The Panama trip was a success, the trip to the baptism in January of 2013, not so much.  He began resisting attempts to remind him of taking medication.  When we visited my son and his wife of Saturday, he refused to take a nap, though he was clearly tired.  He got visibly upset when I asked about his medications.  It turns out that he lied to me about taking them.  The baptism was the next day in the afternoon followed by supper.  He again got upset with my inquiries insisting that he had things under control.  When we got back to our hotel room at 7 pm, he was in trouble and we had to call 911.  He admitted then that he had forgotten to take his medications.

I won't go through all the trials of the next few days as he reached delusional heights of paranoia, taking out his intravenous and then proceeding to "rescue" the patient in the next room.  He insisted the 3 security guards standing over him to keep him in his room after a code white was called, were abusing him.  At that time, he was but through a full battery of tests.  The psychologists and doctors found no signs of dementia and concluded that this was a psychotic episode brought on my medication  By Thursday we got the "o.k." to fly him home with my nephew accompanying us on the first leg of the journey.
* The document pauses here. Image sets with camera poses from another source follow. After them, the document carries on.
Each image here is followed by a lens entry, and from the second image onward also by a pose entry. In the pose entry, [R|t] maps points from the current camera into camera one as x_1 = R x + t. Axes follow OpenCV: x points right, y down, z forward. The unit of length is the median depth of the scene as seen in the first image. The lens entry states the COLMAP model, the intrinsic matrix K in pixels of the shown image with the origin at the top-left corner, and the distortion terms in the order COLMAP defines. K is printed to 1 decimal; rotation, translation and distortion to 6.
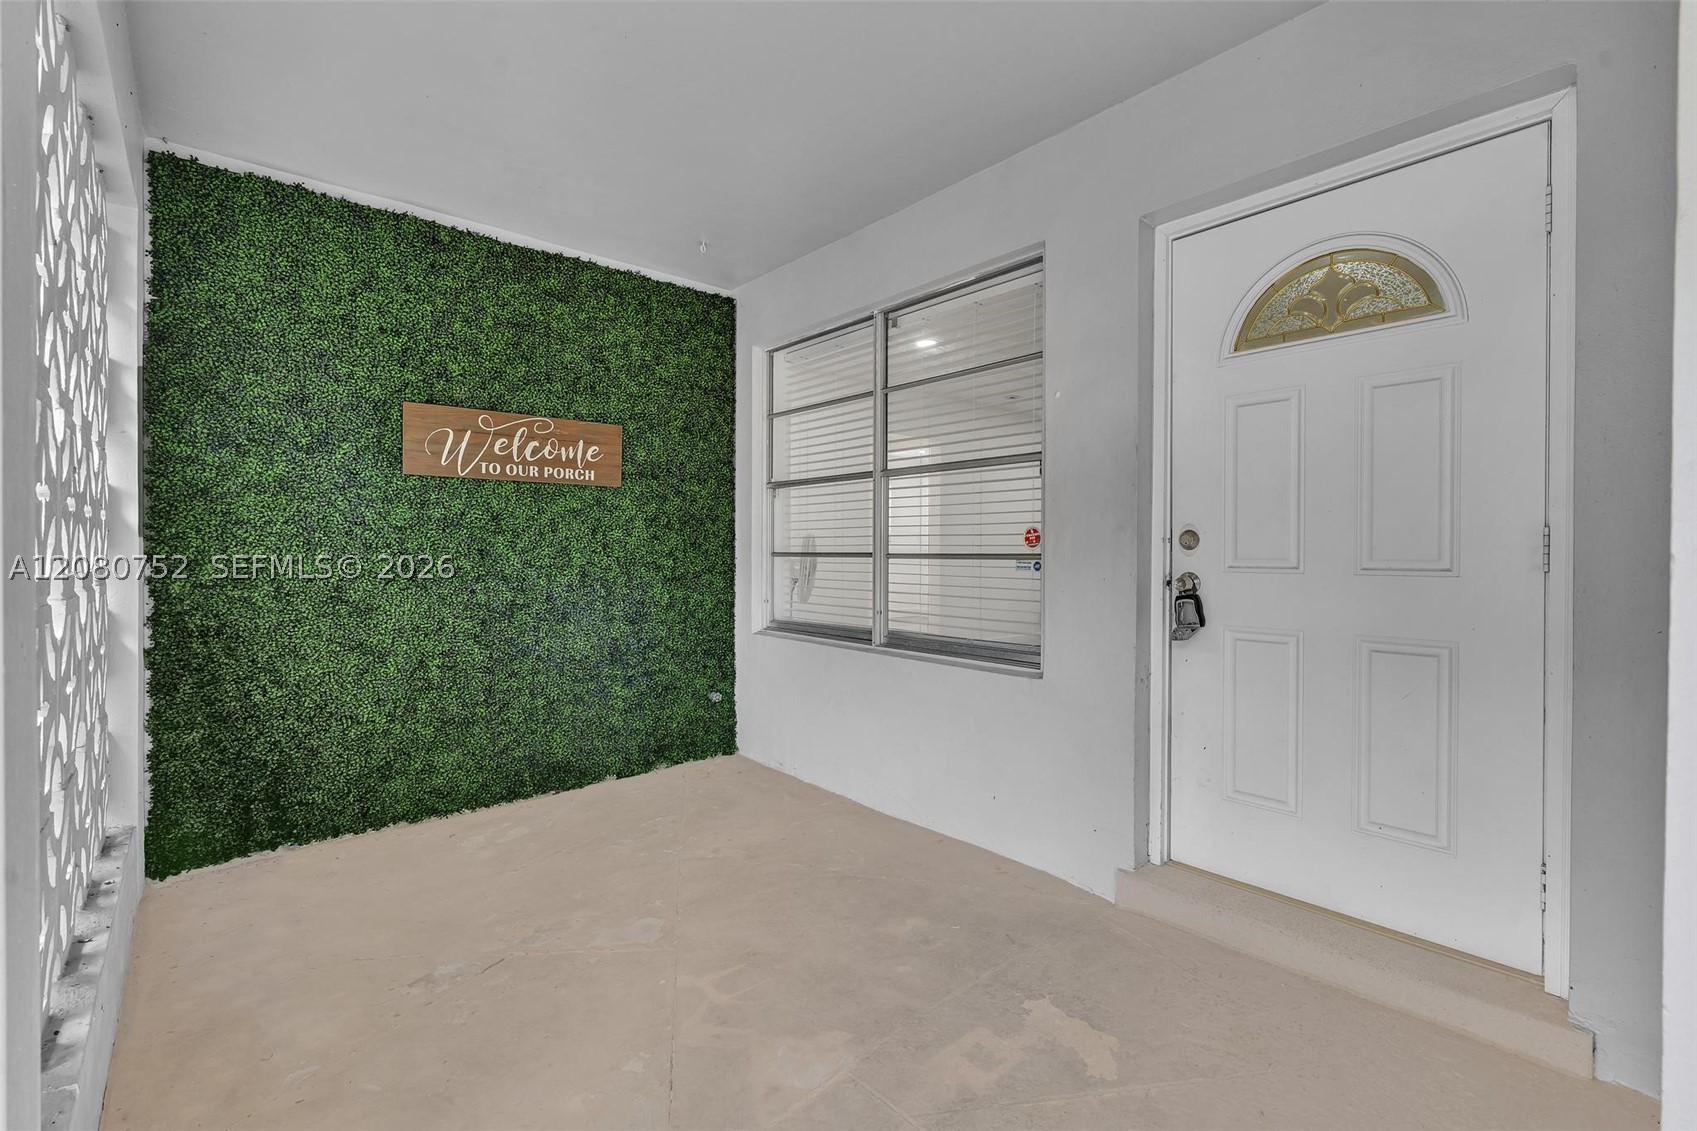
lens RADIAL K [[760.3, 0, 846.8], [0, 760.3, 558.6], [0, 0, 1]] dist [-0.003368, 0.000569]
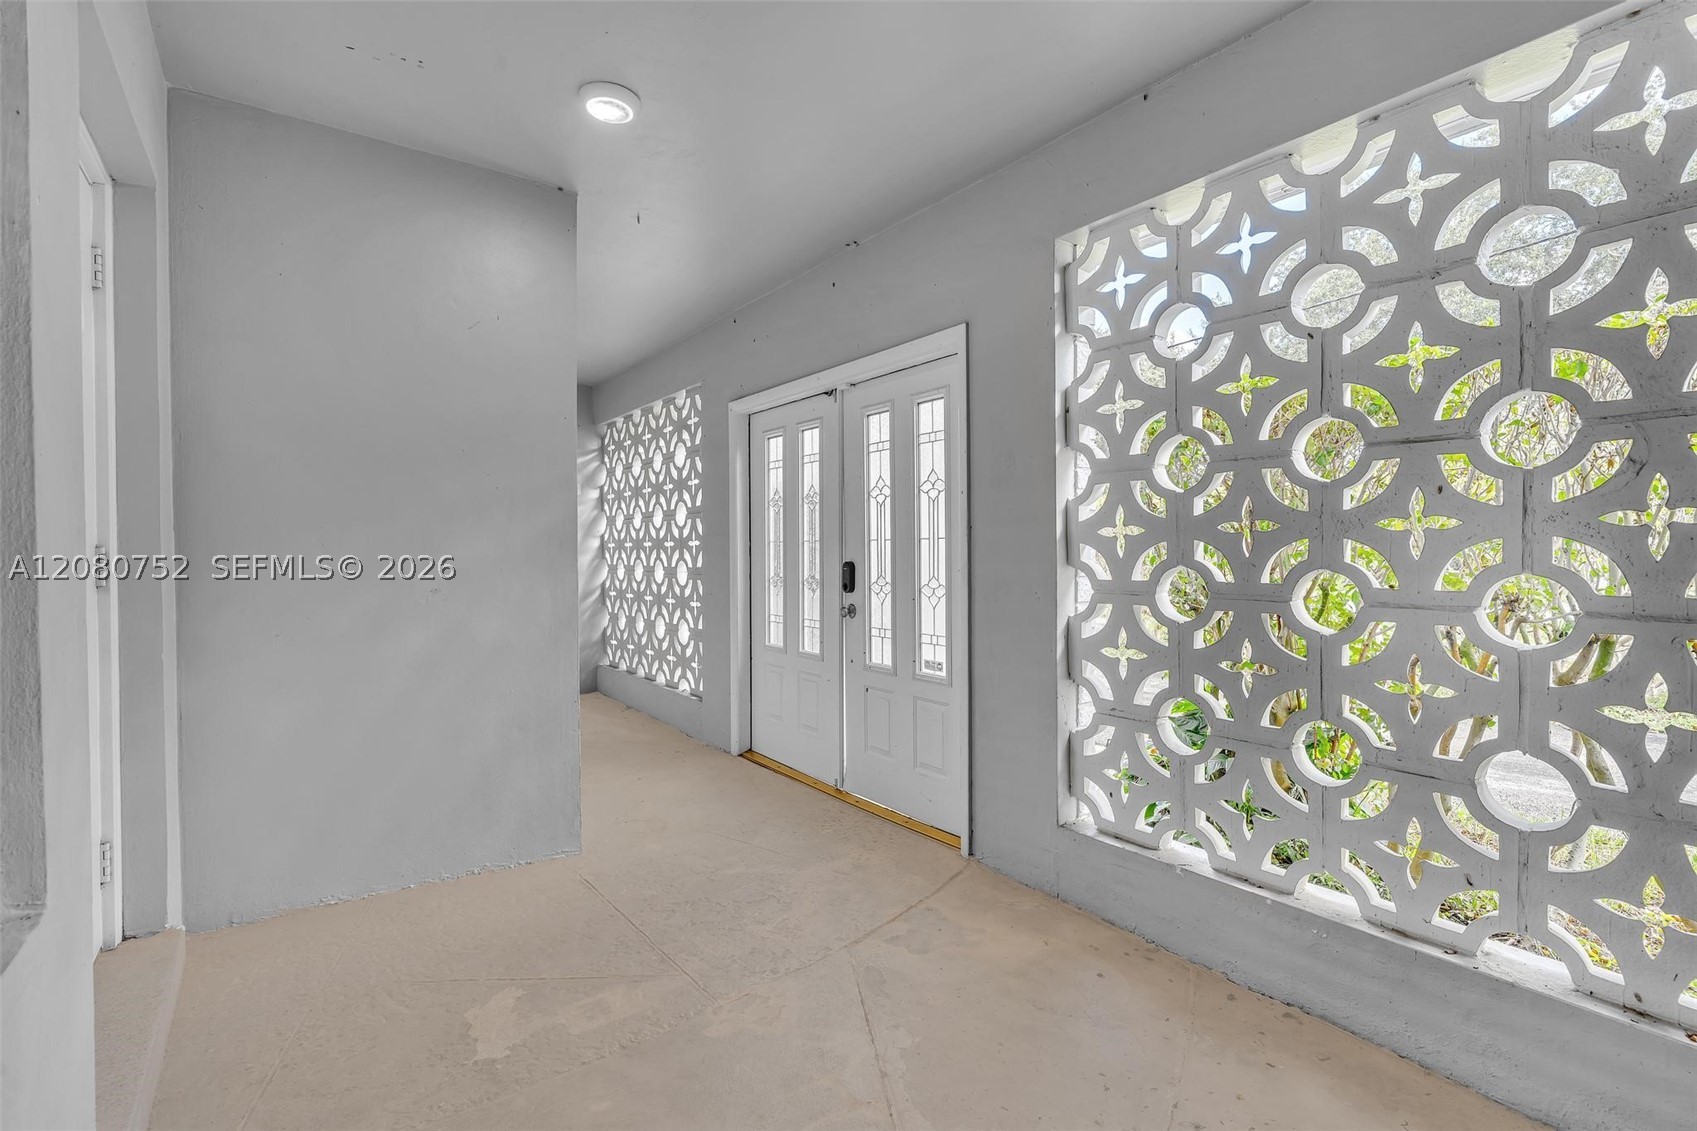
lens RADIAL K [[760.3, 0, 846.8], [0, 760.3, 558.6], [0, 0, 1]] dist [-0.003368, 0.000569]
pose [[-0.997790, 0.002655, 0.066393, -0.199612], [0.003994, 0.999791, 0.020045, -0.031980], [-0.066326, 0.020265, -0.997592, 1.523120]]
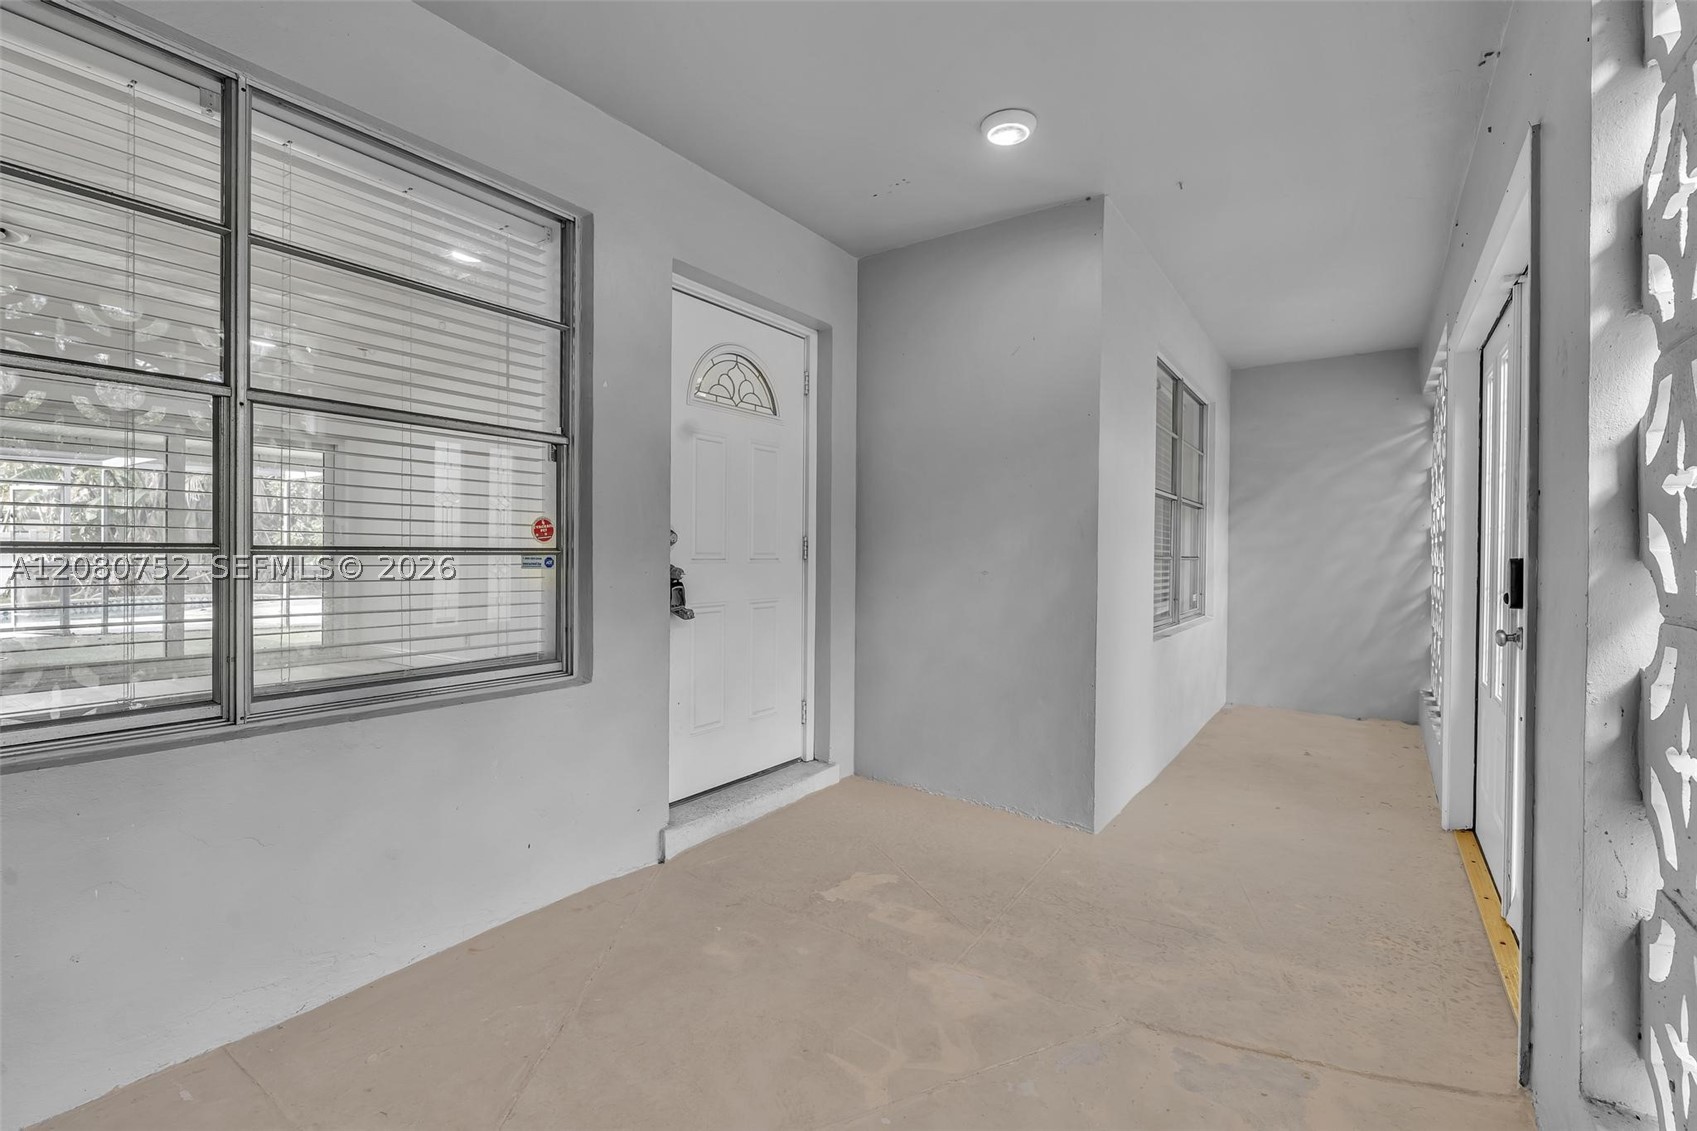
lens RADIAL K [[760.3, 0, 846.8], [0, 760.3, 558.6], [0, 0, 1]] dist [-0.003368, 0.000569]
pose [[-0.257993, -0.011854, 0.966074, -0.813952], [-0.001107, 0.999928, 0.011974, -0.006408], [-0.966146, 0.002020, -0.257988, 1.051172]]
My daughter-in-law asked me if Dad was showing any signs of dementia, because when we visited on Saturday, she noticed that a couple of times he had a vacant look on his face, a look she associated with people experiencing episodes of dementia.  I may not have worded this correctly, but I now know what she was talking about.  While he was still living with my younger sister, I tried speaking to him when he had a blank or vacant look, and when he did eventually acknowledge that I was speaking he seemed confused for a few minutes.  Once I even thought that he did not know who I was and he got angry at me for being there.

Dad seemed to recover well from the episode after my granddaughter's baptism, and the doctor's said there was no sign of dementia or Alzheimer's that they could see. However, we all concluded that he should not travel ("like he was going to listen to us"), and yet he persuaded my younger sister and I to accompany him on one more trip to Scotland that fall.  We are forever grateful that we were able to help Dad fulfill his wish to visit the Blackwatch Museum in Perth, Scotland, but that was definitely a turning point for us in our relationship with our father as reasoning with him became increasingly difficult with my oldest sister taking the brunt of his unpleasant, hurtful remarks.  We began to notice that more than ever there seemed to be, in his mind, a good daughter and a bad daughter.  Later, this dichotomy of thinking, like the need to be in charge, would play a role in his adjusting to long-term care.